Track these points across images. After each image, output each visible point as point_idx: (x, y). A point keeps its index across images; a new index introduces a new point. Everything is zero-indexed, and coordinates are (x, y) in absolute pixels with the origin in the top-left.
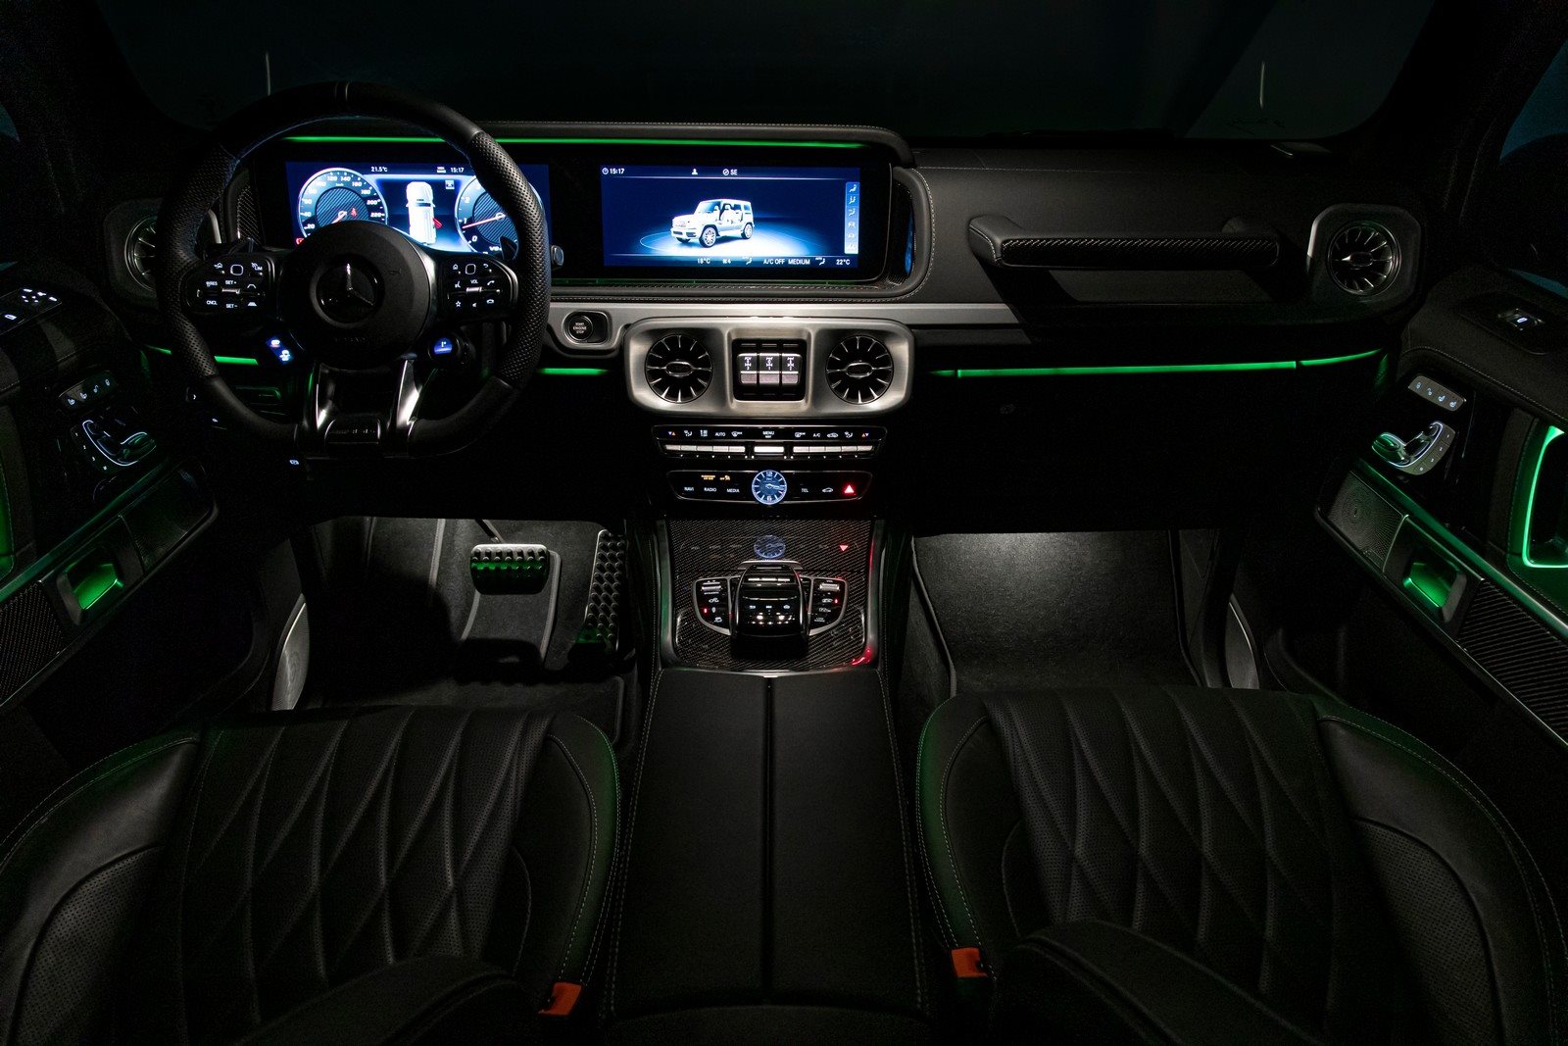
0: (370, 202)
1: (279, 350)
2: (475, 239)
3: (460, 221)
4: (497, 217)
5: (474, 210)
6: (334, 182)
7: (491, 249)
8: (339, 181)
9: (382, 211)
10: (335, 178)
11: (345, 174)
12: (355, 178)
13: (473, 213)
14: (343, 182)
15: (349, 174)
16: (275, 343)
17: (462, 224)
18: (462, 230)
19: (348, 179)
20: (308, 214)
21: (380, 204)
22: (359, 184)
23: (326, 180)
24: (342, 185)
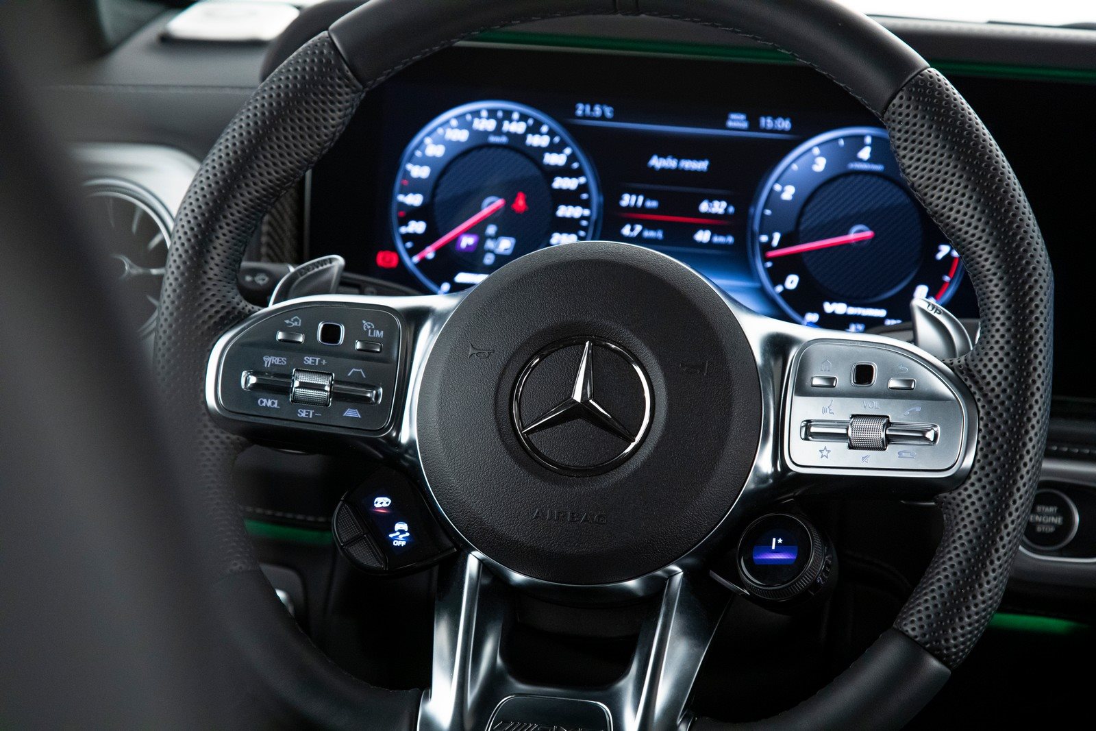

======

- [ABOUT THIS TASK]
The records above are to be restated exactly, with all pictures omitted.

- [ANSWER SPACE]
Track these points across images. After each image, output each visible point as point_idx: (x, y). A point keeps its index across images; a new index introduces a new point. Everything is zero-indexed, and coordinates are (x, y) in absolute pixels with the origin in the top-left.
0: (370, 202)
1: (279, 350)
2: (475, 239)
3: (460, 221)
4: (497, 217)
5: (474, 210)
6: (334, 182)
7: (491, 249)
8: (339, 181)
9: (382, 211)
10: (335, 178)
11: (345, 174)
12: (355, 178)
13: (473, 213)
14: (343, 182)
15: (349, 174)
16: (275, 343)
17: (462, 224)
18: (462, 230)
19: (348, 179)
20: (308, 214)
21: (380, 204)
22: (359, 184)
23: (326, 180)
24: (342, 185)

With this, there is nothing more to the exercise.